Il parle en homme d’expérience, qui a déjà beaucoup bourlingué. Pourtant, Mickaël Cannizzaro n’a que 25 ans. Ça ne l’empêche pas d’afficher une assurance forgée dans le métal, inaltérable comme l’enthousiasme qui l’anime dès qu’il parle de son métier. « Je ne me pose pas de questions, je fonce » dit-il avec détermination. Du culot, il lui en a fallu une bonne dose pour concevoir une partie des décors de la dernière tournée du groupe Indochine qu’il a d’ailleurs accompagné sur les routes de France durant presque une année, soit près de quatre-vingts concerts. Une expérience exceptionnelle qui lui a apporté beaucoup et qui a un peu boosté son activité. D’auto-entrepreneur avant la campagne d’Indochine, il est passé en SARL en juillet 2010 sous le nom de CMDS, Constructions métalliques et décors scéniques… tout un programme.

Le milieu artistique, le montage et la fabrication de décors, l’ambiance d’une tournée, tout cela n’était pas inconnu à Mickaël Cannizzaro. Au côté de son père Jean-Marie, spécialiste de la sonorisation et de l’éclairage d’événements, installé à Brebières, il a côtoyé cet univers dès son plus jeune âge. Et il rêvait d’y travailler. Avec une formation de chaudronnier soudeur, ce n’était pas gagné d’avance. Sauf que le hasard, et une volonté à toute épreuve, font parfois bien les choses.
Avant de créer son auto-entreprise, Mickaël avait donc déjà évolué sur diverses scènes avec son père pour assurer le son et la lumière. Ça lui a permis de rencontrer du monde et particulièrement le designer parisien Olivier Payen. « C’est lui qui m’a embarqué dans l’aventure de la tournée Indochine Meteor Tour pour la réalisation d’une partie des décors. Sur ce genre de projet, c’est une autre façon de travailler, mais ça ne me faisait pas peur car je connaissais déjà le monde du spectacle et son rythme infernal ». Une expérience qui l’a conduit à sillonner la France entière et quelques villes en Europe en assurant à chaque concert le montage et le démontage du décor. Dure mais enrichissante expérience.

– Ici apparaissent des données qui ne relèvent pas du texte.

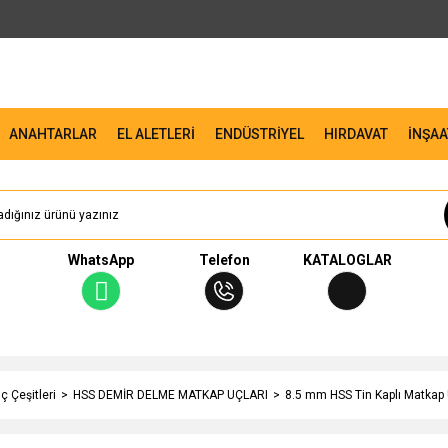
ANAHTARLAR
EL ALETLERİ
ENDÜSTRİYEL
HIRDAVAT
İNŞAA
WhatsApp
Telefon
KATALOGLAR
 Çeşitleri
HSS DEMİR DELME MATKAP UÇLARI
8.5 mm HSS Tin Kaplı Matkap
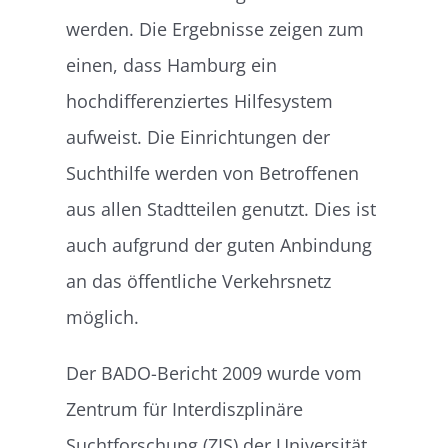
werden. Die Ergebnisse zeigen zum
einen, dass Hamburg ein
hochdifferenziertes Hilfesystem
aufweist. Die Einrichtungen der
Suchthilfe werden von Betroffenen
aus allen Stadtteilen genutzt. Dies ist
auch aufgrund der guten Anbindung
an das öffentliche Verkehrsnetz
möglich.
Der BADO-Bericht 2009 wurde vom
Zentrum für Interdiszplinäre
Suchtforschung (ZIS) der Universität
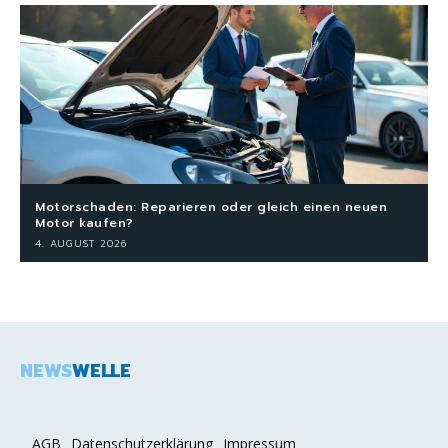
Motorschaden: Reparieren oder gleich einen neuen
Motor kaufen?
4. AUGUST 2026
NEWS
WELLE
AGB
Datenschutzerklärung
Impressum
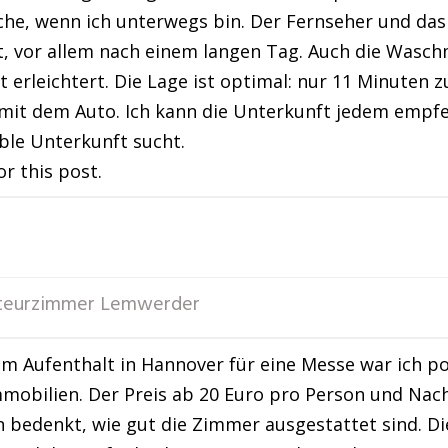
che, wenn ich unterwegs bin. Der Fernseher und da
, vor allem nach einem langen Tag. Auch die Wasc
t erleichtert. Die Lage ist optimal: nur 11 Minute
it dem Auto. Ich kann die Unterkunft jedem empfeh
le Unterkunft sucht.
or this post.
eurzimmer Lemwerder
m Aufenthalt in Hannover für eine Messe war ich p
mobilien. Der Preis ab 20 Euro pro Person und Nach
bedenkt, wie gut die Zimmer ausgestattet sind. Di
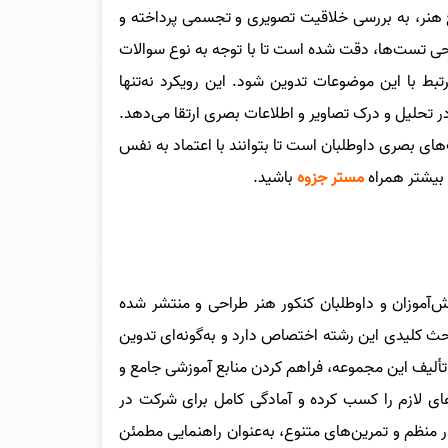
جع هنر، به بررسی خلاقیت تصویری و تجسمی پرداخته و
احی تست‌ها، دقت شده است تا با توجه به نوع سوالات
تبط با این موضوعات تدوین شود. این رویکرد نه‌تنها
در تحلیل و درک تصاویر و اطلاعات بصری ارتقا می‌دهد.
های بصری داوطلبان است تا بتوانند با اعتماد به نفس
 بیشتر همراه
مستر جزوه
باشید.
نش‌آموزان و داوطلبان کنکور هنر طراحی و منتشر شده
لیدی این رشته اختصاص دارد و به‌گونه‌ای تدوین
ألیف این مجموعه، فراهم کردن منابع آموزشی جامع و
ای لازم را کسب کرده و آمادگی کامل برای شرکت در
ار منظم و تمرین‌های متنوع، به‌عنوان راهنمایی مطمئن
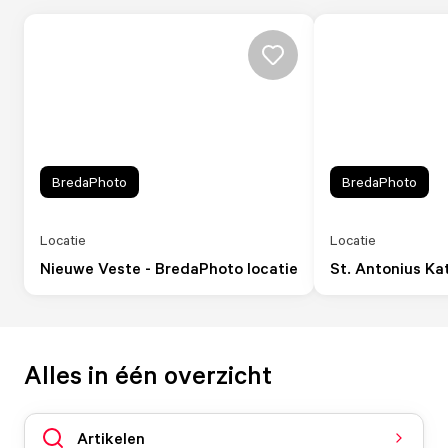
BredaPhoto
BredaPhoto
Locatie
Locatie
Nieuwe Veste - BredaPhoto locatie
St. Antonius Ka
Alles in één overzicht
Artikelen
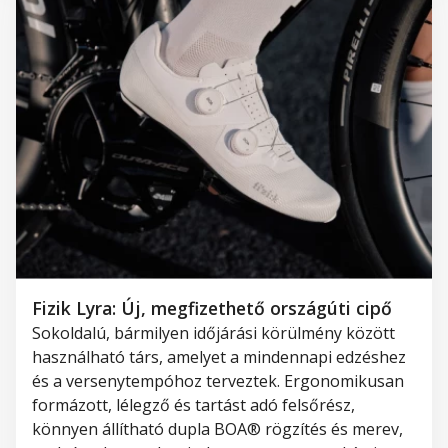
Fizik Lyra: Új, megfizethető országúti cipő
Sokoldalú, bármilyen időjárási körülmény között
használható társ, amelyet a mindennapi edzéshez
és a versenytempóhoz terveztek. Ergonomikusan
formázott, lélegző és tartást adó felsőrész,
könnyen állítható dupla BOA® rögzítés és merev,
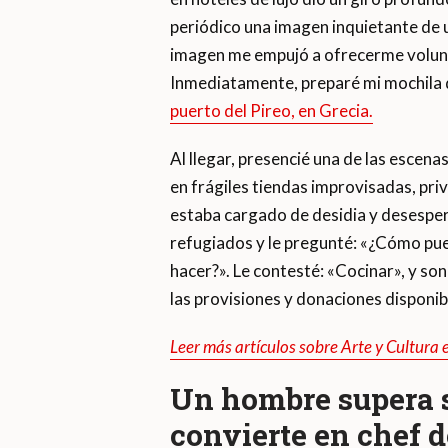
periódico una imagen inquietante de
imagen me empujó a ofrecerme volunta
Inmediatamente, preparé mi mochila de
puerto del Pireo, en Grecia.
Al llegar, presencié una de las escen
en frágiles tiendas improvisadas, pr
estaba cargado de desidia y desesper
refugiados y le pregunté: «¿Cómo pu
hacer?». Le contesté: «Cocinar», y so
las provisiones y donaciones disponib
Leer más artículos sobre Arte y Cultura
Un hombre supera s
convierte en chef d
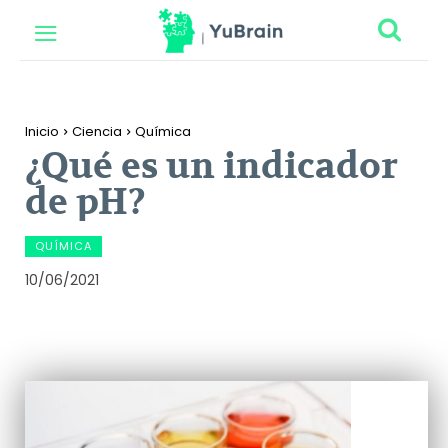
Inicio
Ciencia
Química
¿Qué es un indicador
de pH?
QUÍMICA
10/06/2021
Facebook
Twitter
Pinterest
Wh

« Aujourd’hui, je ne peux pas être plus heureux » affirme Mickaël dont le savoir-faire commence à être connu et reconnu. Les producteurs de Gotan Project Tango, de la chanteuse africaine Asa, ou encore une compagnie de danse de la région lilloise, un jongleur et bien d’autres ont déjà fait appel aux services du jeune chef d’entreprise qui s’est installé à Corbehem dans un local de près de 600 m². « Au départ je pensais n’avoir besoin que de 300 m² et maintenant c’est presque trop petit tant il y a de matériel à entreposer » souligne-t-il.
Du sur mesure
Mickaël Cannizzaro a en effet besoin de beaucoup d’espace pour préparer, fabriquer et ranger ses décors dont certains peuvent aller jusqu’à 11 mètres de haut et peser jusqu’à 8 tonnes, selon les souhaits des clients. Car ce que propose Mickaël, c’est du sur mesure, adaptable à chaque situation. « D’un artiste à l’autre les demandes sont très différentes, c’est pourquoi je vais toujours les voir dans leur univers avant de leur faire une première approche du projet. Il faut aussi tenir compte des contraintes techniques qui varient selon les salles de spectacle » explique le jeune homme qui reçoit ensuite ses clients à Corbehem où, armé de ses ordinateurs, il met en forme les futurs décors, en aluminium le plus souvent pour cause de légèreté et de maniabilité. Des décors en métal auxquels il peut ajouter des éléments en bois, pvc, verre… quitte à faire appel à d’autres artisans si ce n’est pas dans ses compétences. Mickaël Cannizzaro, s’il commence à être connu dans la région (la référence Indochine ouvre certaines portes), aimerait être aussi sur les tablettes des grosses boîtes de production parisiennes « car je suis sûr de pouvoir leur apporter des choses intéressantes. Je suis prêt à aller n’importe où pour construire un décor. Si on me propose un projet à l’étranger, au Japon par exemple, j’y vais sans hésiter ». Dans le droit fil de la construction de décors, le chef d’entreprise s’est également lancé dans la réalisation de panières en alu sur roulettes permettant aux artistes de transporter facilement leur matériel. Là encore, il joue la carte du sur mesure afin de répondre aux particularités de chacun. Une façon de travailler qu’il applique également pour ses commandes en construction métallique traditionnelle.